Those are the facts that have forced me, in my Nuremberg address of September 12, [1938] to speak out before the entire world. The outlawing of 3.5 million Germans in Czechoslovakia must come to an end. These people, if they by themselves can obtain no rights, must receive rights and help from the German Reich.
But in order to make a last attempt to reach the goal in a peaceful way, I have made concrete proposals for a solution to the problem, in a memorandum given over to the British Prime Minister [Neville Chamberlain] on September 23, which has since been made known to the public.
After the Czechoslovakian government previously declared itself in agreement with the British and French governments that the Sudeten German area of settlement should be separated from the Czechoslovakian state and united with the German Reich, the proposals of the German memorandum have no other goal than to bring about a swift, certain and just fulfillment of that Czechoslovakian agreement.
I am of the conviction that you, Mr. President, when you picture in your mind the entire development of the Sudeten German problem from its beginnings to the present day, will recognize that the German government has lacked neither patience nor a strong desire for a peaceful agreement. It is not Germany’s fault that there is a Sudeten German problem at all, or that the present untenable circumstances have developed.

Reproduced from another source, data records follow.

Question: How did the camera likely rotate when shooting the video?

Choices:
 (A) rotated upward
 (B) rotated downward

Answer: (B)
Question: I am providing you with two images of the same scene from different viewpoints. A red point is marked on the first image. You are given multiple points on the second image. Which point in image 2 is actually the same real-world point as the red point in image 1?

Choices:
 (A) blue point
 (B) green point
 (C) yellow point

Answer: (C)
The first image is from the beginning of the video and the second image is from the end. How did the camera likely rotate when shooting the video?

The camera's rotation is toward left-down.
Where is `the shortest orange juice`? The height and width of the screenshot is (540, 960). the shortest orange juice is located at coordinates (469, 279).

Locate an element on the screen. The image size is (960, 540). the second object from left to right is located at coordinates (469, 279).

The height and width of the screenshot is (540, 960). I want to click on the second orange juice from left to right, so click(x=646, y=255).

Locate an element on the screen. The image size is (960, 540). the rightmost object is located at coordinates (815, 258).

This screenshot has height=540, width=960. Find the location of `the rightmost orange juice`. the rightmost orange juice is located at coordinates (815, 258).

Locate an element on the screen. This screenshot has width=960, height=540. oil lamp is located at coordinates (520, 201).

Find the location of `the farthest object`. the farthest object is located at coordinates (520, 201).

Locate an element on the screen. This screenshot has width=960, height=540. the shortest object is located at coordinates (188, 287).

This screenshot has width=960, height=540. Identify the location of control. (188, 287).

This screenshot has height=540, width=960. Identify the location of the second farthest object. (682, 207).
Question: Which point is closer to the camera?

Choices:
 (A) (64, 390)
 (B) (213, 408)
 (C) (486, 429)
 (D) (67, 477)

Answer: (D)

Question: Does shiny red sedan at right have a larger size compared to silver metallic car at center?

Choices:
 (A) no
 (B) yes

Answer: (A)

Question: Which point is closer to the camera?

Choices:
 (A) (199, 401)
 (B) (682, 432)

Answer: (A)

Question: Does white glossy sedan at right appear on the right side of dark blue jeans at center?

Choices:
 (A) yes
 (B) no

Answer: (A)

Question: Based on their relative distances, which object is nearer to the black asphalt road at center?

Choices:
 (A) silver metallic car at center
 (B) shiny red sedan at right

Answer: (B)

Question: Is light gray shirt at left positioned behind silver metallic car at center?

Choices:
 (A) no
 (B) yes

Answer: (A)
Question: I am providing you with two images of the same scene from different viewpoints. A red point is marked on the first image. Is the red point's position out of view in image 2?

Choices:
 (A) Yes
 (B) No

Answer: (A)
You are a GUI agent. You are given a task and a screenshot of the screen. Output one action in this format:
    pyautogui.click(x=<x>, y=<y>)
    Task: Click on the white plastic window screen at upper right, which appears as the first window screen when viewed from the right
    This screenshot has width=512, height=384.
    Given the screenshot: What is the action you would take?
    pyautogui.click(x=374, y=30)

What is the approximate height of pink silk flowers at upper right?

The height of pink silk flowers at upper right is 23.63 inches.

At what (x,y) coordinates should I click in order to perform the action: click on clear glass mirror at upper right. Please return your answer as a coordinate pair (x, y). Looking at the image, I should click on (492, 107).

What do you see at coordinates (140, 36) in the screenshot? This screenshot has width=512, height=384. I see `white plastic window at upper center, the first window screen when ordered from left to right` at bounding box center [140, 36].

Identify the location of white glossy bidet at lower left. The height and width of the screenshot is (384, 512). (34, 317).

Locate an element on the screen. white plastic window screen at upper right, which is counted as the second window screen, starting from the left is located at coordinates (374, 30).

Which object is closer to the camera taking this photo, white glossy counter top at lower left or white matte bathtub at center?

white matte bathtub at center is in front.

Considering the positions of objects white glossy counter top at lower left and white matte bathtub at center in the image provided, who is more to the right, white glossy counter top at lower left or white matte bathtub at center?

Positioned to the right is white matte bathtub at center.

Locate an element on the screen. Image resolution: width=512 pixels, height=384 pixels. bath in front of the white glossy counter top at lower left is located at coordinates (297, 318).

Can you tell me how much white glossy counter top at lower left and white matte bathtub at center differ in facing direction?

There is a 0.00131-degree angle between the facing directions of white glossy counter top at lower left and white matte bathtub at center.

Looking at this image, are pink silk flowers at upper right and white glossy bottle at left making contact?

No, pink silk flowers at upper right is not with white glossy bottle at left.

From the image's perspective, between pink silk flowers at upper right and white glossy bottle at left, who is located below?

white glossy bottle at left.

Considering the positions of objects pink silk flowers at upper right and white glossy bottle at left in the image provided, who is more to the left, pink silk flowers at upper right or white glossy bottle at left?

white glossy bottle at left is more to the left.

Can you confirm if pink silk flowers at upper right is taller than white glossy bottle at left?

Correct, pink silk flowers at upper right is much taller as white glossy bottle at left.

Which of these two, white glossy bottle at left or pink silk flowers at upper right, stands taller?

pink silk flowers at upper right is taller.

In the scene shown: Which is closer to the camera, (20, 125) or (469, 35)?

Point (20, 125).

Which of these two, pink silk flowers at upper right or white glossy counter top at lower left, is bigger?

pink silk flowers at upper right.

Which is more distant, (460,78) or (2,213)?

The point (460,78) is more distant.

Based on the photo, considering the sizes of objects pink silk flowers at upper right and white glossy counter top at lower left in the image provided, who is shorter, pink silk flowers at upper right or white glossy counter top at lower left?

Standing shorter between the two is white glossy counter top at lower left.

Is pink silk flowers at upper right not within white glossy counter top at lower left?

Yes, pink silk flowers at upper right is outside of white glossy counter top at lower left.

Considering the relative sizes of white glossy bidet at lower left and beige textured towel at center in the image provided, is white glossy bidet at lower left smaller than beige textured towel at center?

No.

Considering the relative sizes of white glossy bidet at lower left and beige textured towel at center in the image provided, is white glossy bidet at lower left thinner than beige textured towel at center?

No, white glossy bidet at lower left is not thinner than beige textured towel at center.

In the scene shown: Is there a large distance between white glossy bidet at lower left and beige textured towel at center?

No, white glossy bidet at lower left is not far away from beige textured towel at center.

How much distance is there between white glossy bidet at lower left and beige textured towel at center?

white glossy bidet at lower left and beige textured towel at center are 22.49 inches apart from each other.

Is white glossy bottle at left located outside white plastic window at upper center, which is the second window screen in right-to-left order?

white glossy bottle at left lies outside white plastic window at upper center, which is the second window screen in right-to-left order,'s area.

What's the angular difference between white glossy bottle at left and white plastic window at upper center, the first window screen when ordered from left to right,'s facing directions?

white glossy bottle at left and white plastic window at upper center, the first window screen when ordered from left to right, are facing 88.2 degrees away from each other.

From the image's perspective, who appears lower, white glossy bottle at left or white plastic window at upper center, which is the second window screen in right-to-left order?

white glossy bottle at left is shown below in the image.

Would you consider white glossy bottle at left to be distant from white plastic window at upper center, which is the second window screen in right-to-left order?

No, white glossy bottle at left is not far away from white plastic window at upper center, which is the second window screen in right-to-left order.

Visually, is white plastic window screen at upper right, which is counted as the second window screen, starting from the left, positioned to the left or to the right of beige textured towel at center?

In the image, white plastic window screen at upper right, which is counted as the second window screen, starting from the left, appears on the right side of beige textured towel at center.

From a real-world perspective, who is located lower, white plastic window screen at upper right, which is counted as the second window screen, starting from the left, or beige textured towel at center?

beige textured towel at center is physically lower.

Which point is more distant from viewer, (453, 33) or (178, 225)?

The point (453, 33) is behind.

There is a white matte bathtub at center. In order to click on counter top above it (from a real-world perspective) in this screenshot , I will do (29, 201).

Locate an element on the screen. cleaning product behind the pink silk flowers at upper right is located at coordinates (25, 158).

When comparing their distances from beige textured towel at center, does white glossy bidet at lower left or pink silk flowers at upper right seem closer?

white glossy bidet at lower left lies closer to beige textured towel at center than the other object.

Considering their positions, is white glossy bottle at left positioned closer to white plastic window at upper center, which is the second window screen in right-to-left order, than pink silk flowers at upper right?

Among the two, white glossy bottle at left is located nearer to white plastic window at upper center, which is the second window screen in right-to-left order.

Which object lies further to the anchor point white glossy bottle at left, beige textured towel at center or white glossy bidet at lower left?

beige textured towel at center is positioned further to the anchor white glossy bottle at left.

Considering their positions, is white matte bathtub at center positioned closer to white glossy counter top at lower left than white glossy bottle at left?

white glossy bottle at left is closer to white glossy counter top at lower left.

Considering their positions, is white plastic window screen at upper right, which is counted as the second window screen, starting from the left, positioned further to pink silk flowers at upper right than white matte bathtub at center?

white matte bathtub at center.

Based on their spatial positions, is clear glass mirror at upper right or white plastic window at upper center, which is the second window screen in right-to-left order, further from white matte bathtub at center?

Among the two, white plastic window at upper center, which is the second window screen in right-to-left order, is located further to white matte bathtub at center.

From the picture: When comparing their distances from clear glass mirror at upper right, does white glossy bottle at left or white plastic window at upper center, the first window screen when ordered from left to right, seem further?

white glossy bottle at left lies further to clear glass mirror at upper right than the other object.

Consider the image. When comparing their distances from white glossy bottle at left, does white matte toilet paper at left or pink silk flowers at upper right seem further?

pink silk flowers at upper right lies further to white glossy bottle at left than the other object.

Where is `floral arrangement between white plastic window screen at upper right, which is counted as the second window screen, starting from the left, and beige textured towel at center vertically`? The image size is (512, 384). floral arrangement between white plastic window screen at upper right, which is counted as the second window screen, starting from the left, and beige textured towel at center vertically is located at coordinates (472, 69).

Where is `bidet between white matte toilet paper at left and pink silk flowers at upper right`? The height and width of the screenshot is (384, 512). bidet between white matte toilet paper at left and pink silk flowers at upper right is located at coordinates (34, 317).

The terrible fate of the human beings affected by the problem no longer permits a further deferment of its solution. The possibility of reaching a just settlement by agreement is therefore exhausted by the proposals of the German memorandum.
The decision is up to Czechoslovakia. It is not in the hands of the German government. In the hands of the Czechoslovakian government alone does the solution henceforth lie. Czechoslovakia must decide whether it wants peace or war.
(End of telegram; signed)
—Adolf Hitler
ORIGINAL AFTERWORD FROM UDO WALENDY
Meanwhile, the ambassadors of Britain and France, once again, unambiguously had to instruct the Czech national president, Eduard Benes, to resign. Were war to break out because of his refusal, he alone would be responsible for it. Britain and France would not fight for him.
The conference in Munich on September 29, 1938, was, with the inclusion of Italy’s head of state, Benito Mussolini, solely about setting a completion date for the cession of Sudetenland to the Reich and setting up working groups for the establishment and location of exact borders. This has all already been agreed upon by England, France and the Czechoslovakian Republic.
Upon return from Munich, [French Prime Minister Edouard] Daladier and Chamberlain were greeted in their capitals with jubilant ovations. The French parliament, with the exception of the Communists, approved the agreement. The English House of Commons voted approval, as well, on October 4, by a count of 369 to 150 (primarily from the Labour Party). For Winston Churchill, however, “the European balance [was] disturbed.”
The president of the plenary assembly of the League of Nations—a Peruvian—declared after approval of the Munich Agreement by the League of Nations: “Chamberlain’s name will today be blessed in all the homes of the Earth, for it is the name of peace.”